The Center for Cognition and Neuroethics
Who We Are
The Center for Cognition and Neuroethics (CCN) is a joint venture between the Philosophy Department at the University of Michigan-Flint and the Insight Institute of Neurosurgery and Neuroscience (IINN).
CCN supports interdisciplinary ventures with the conviction that the skills and knowledge that individuals from different disciplines and professions bring to a partnership enrich and inform the others, thereby creating unique, synergistic research that would not be possible in an isolated disciplinary environment.
What We Do
CCN breaks down barriers that exist between scholarly disciplines and that surround professions. We support research activities across multiple fields and professions by creating, fostering, and supporting collaborations and communication across student and professional spheres. From opening doors for students to advancing careers of professionals, from working with local clinicians to collaborating with scholars around the world, our activities set in motion intellectual and creative growth that will have long-lasting and valuable impact.
Why
Our mission is to inspire students and professionals to challenge and transform ideas, to provide valuable communal and research spaces, to provide the points of interaction that create opportunities for connections, collaborations and partnerships, and to connect sympathetic scholars, policy makers, activists, artists, teachers and students throughout the world. Underlying all CCN operations is one simple question: is there a better way? In everything we do, we seek out and implement better approaches to help us achieve CCN’s goals efficiently and to optimally support the efforts of our project partners.
Dr. Shah on CCN
In an interview by the University of Michigan-Flint, Dr. Jawad Shah, neurosurgeon, CCN Co-Director and Advisory Board Member, and President of the Insight Institute of Neurosurgery and Neuroscience (IINN), discusses the creation of CCN.
Our Projects
Ethics and the Brain
Scientific progress raises a myriad of difficult questions about our place in the world, human purposes and values, and the legitimacy of educational, social, legal, medical and political policies that both assume and affect human abilities, choices, and actions. CCN organizes projects that bring together scholars and thinkers from all fields, professions and disciplines to explore the complex relationship between what research is telling us about how humans work and the implications of founding social policies on scientific claims.

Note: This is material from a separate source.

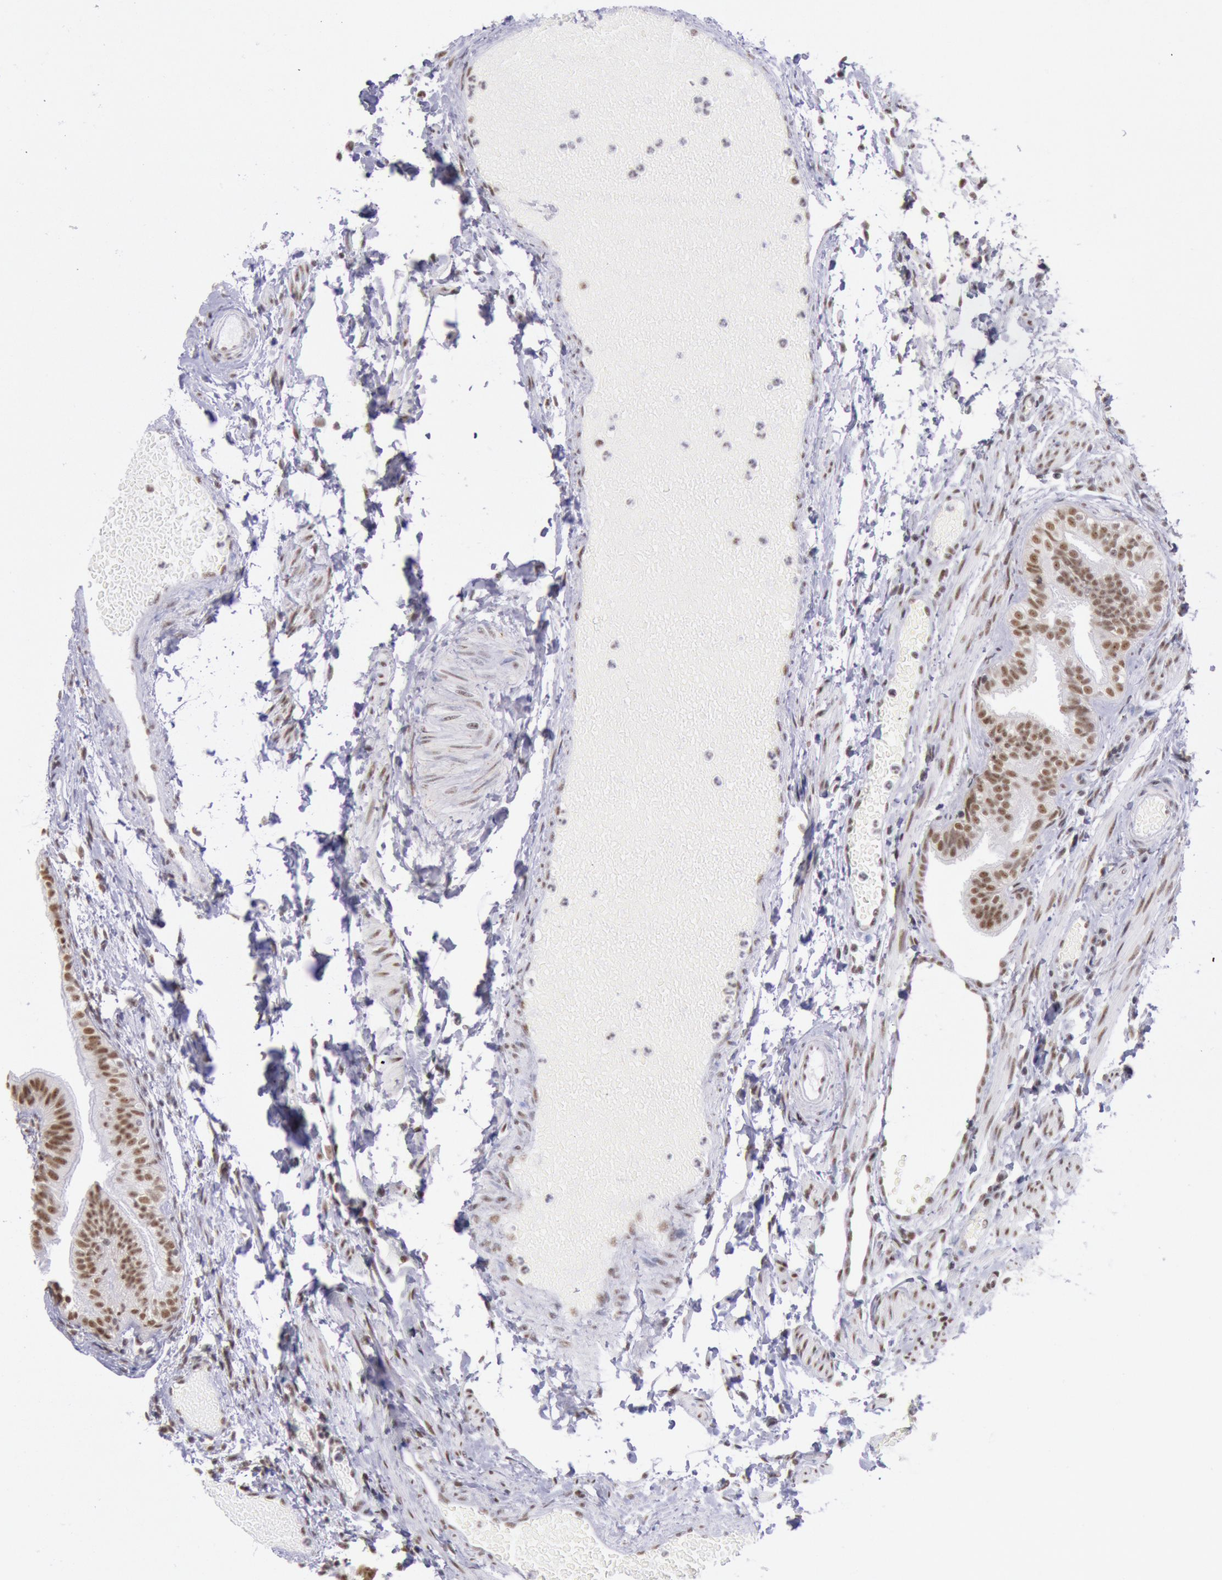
{"staining": {"intensity": "strong", "quantity": ">75%", "location": "nuclear"}, "tissue": "fallopian tube", "cell_type": "Glandular cells", "image_type": "normal", "snomed": [{"axis": "morphology", "description": "Normal tissue, NOS"}, {"axis": "morphology", "description": "Dermoid, NOS"}, {"axis": "topography", "description": "Fallopian tube"}], "caption": "Fallopian tube stained with DAB IHC shows high levels of strong nuclear staining in approximately >75% of glandular cells.", "gene": "SNRPD3", "patient": {"sex": "female", "age": 33}}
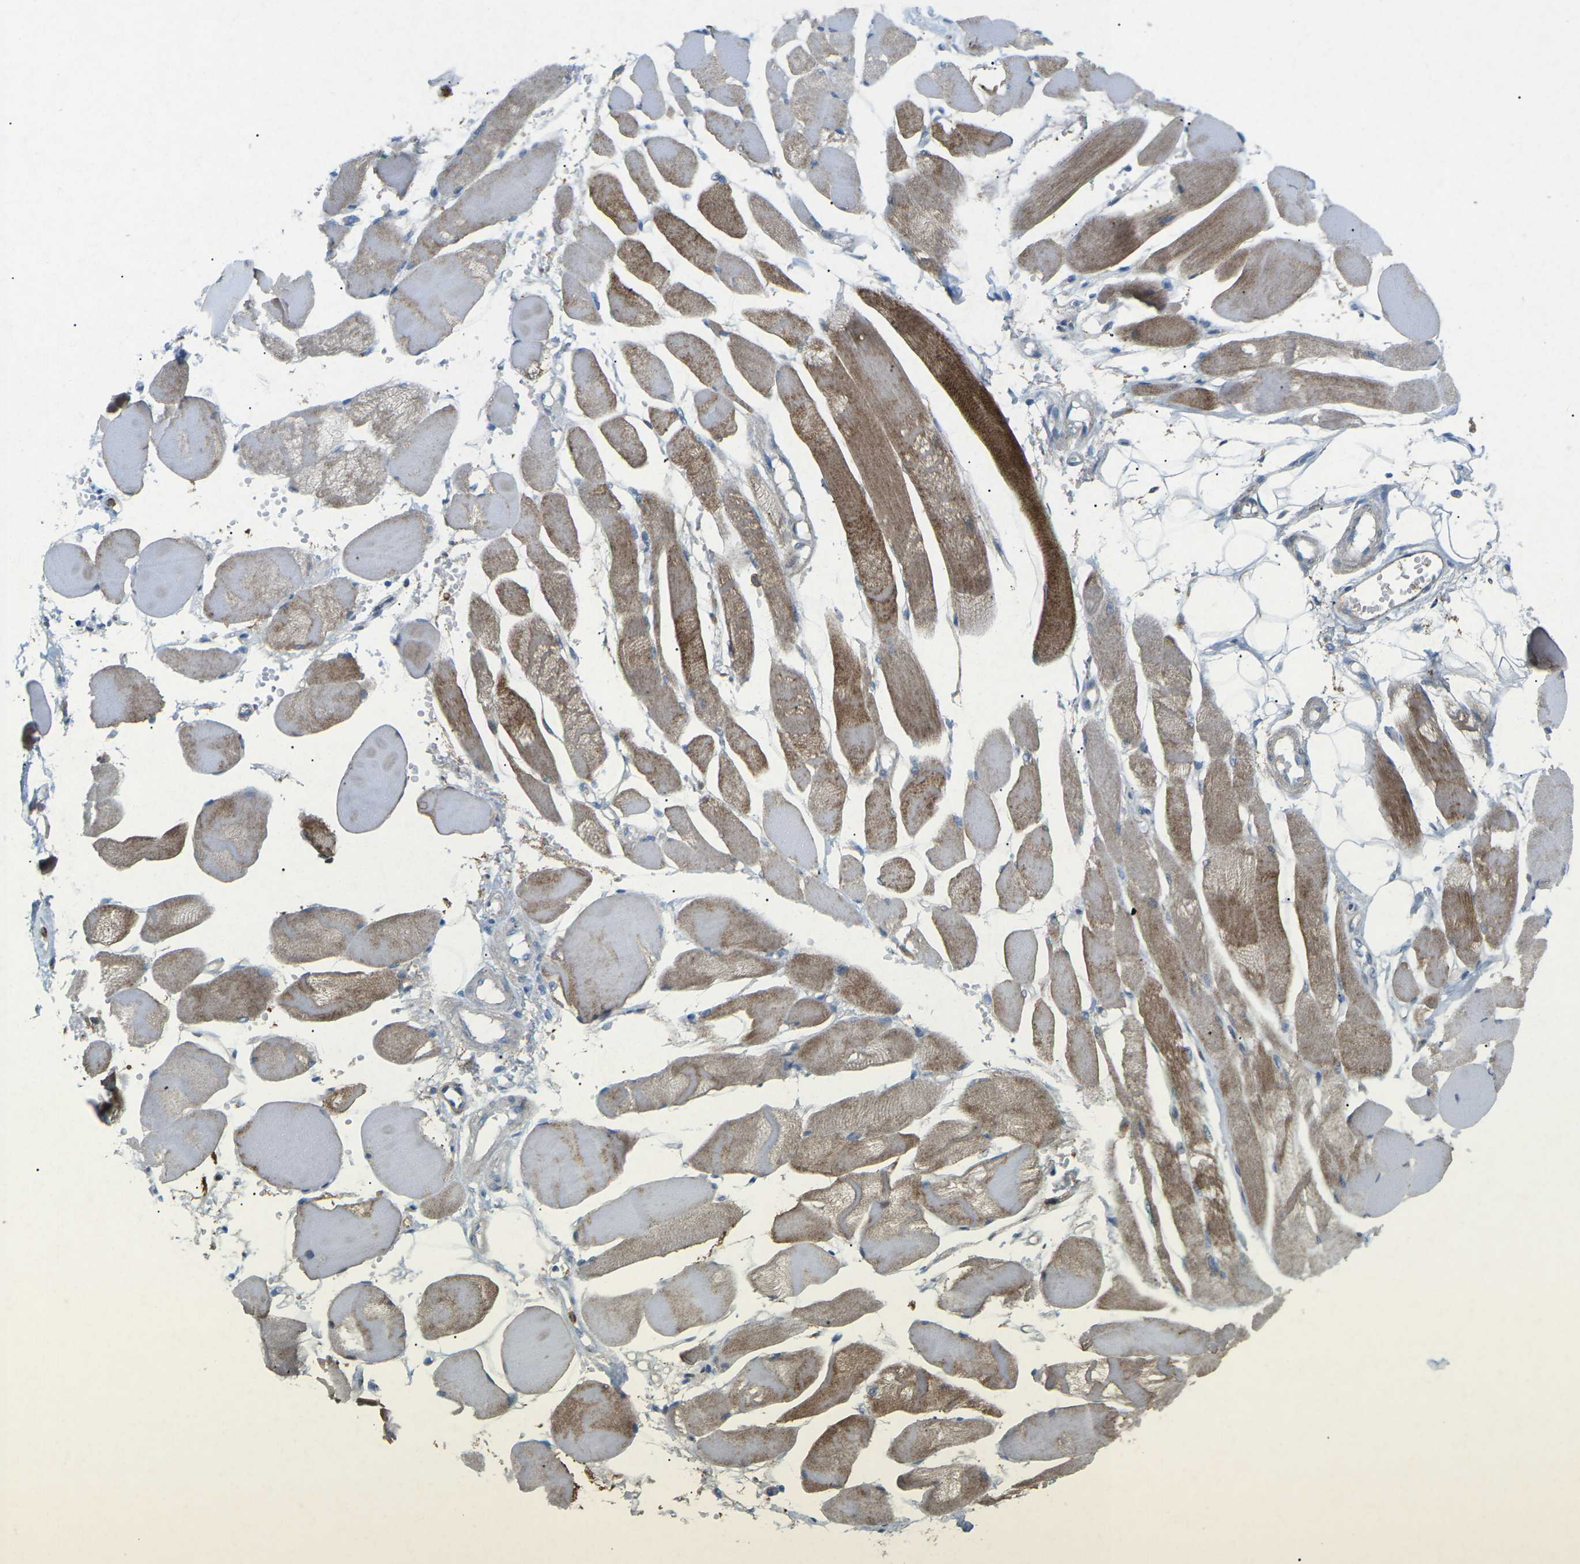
{"staining": {"intensity": "strong", "quantity": ">75%", "location": "cytoplasmic/membranous"}, "tissue": "skeletal muscle", "cell_type": "Myocytes", "image_type": "normal", "snomed": [{"axis": "morphology", "description": "Normal tissue, NOS"}, {"axis": "topography", "description": "Skeletal muscle"}, {"axis": "topography", "description": "Peripheral nerve tissue"}], "caption": "Brown immunohistochemical staining in normal skeletal muscle demonstrates strong cytoplasmic/membranous positivity in approximately >75% of myocytes.", "gene": "STK11", "patient": {"sex": "female", "age": 84}}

At their most fundamental level, humans form values and make choices. Understanding the values they have and the choices they make requires understanding how we experience ourselves and our world which, in turn, requires that we more fully understand how how humans think, reason, deliberate, and perceive.
Ethical Urban Living
Urban areas are towns, cities, and suburbs that feature high population densities situated in a built-up physical landscape. Within these spaces, social policies and legal institutions have a dramatic effect on the way we are able to live our lives, from quality of water, air and food issues to employment, educational and cultural opportunities and experiences; from matters of public and private health, safety and security to the expression of justice, liberty and freedom. Thus urban areas are the perfect place to see both how practices, both just and unjust, well-reasoned and ill-conceived, take effect.